Sayangnya, efektivitas kontribusi para cendekiawan Muslim tersebut berkurang secara drastis. Turunnya Habibie dari kepemimpinan nasional membuat ICMI sebagai organisasi cendekiawan Muslim harus surut ke belakang, dari posisi perancang dan pelaksana pembangunan untuk kembali menjadi 'pengamat'. Pada saat yang sama, laju pembangunan belum berjalan seperti yang diharapkan. Pelaksanaan demokrasi baru sebatas sebagai demokrasi prosedural yang berbiaya mahal dan belum menjadi demokrasi substansial yang secara nyata mampu meningkatkan kesejahteraan masyarakat.

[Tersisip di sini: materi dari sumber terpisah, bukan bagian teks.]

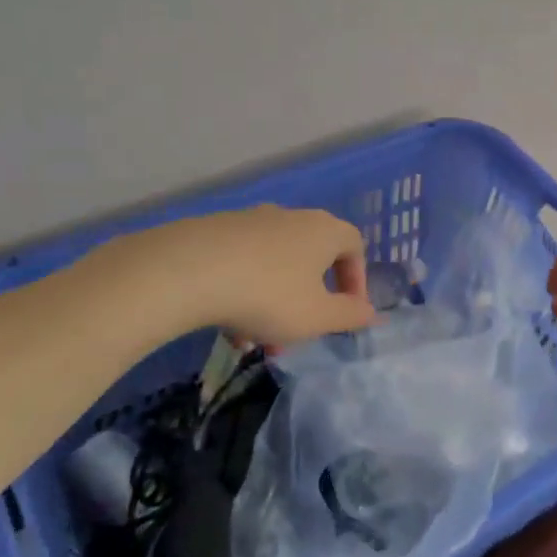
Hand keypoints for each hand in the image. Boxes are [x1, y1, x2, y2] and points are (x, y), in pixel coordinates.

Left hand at [79, 205, 375, 349]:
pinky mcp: (213, 230)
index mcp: (324, 231)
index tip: (347, 310)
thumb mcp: (316, 317)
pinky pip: (242, 263)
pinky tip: (226, 325)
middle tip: (299, 333)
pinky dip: (243, 291)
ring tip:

Pada era 2000-an, para cendekiawan Muslim sebenarnya masih banyak yang berperan dalam pembangunan bangsa dan negara. Kontribusi tersebut umumnya dilakukan secara individu dengan menggunakan kendaraan partai serta pendekatan politik masing-masing. Dengan pendekatan demikian, peran intelektual Islam dalam memberi kontribusi pada bangsa dan negara menjadi kurang efektif. Padahal, justru sekarang, saat Indonesia harus menghadapi tantangan kompetisi global, serbuan budaya asing, serta pelemahan moral bangsa, peran cendekiawan Muslim semestinya lebih diperkuat lagi.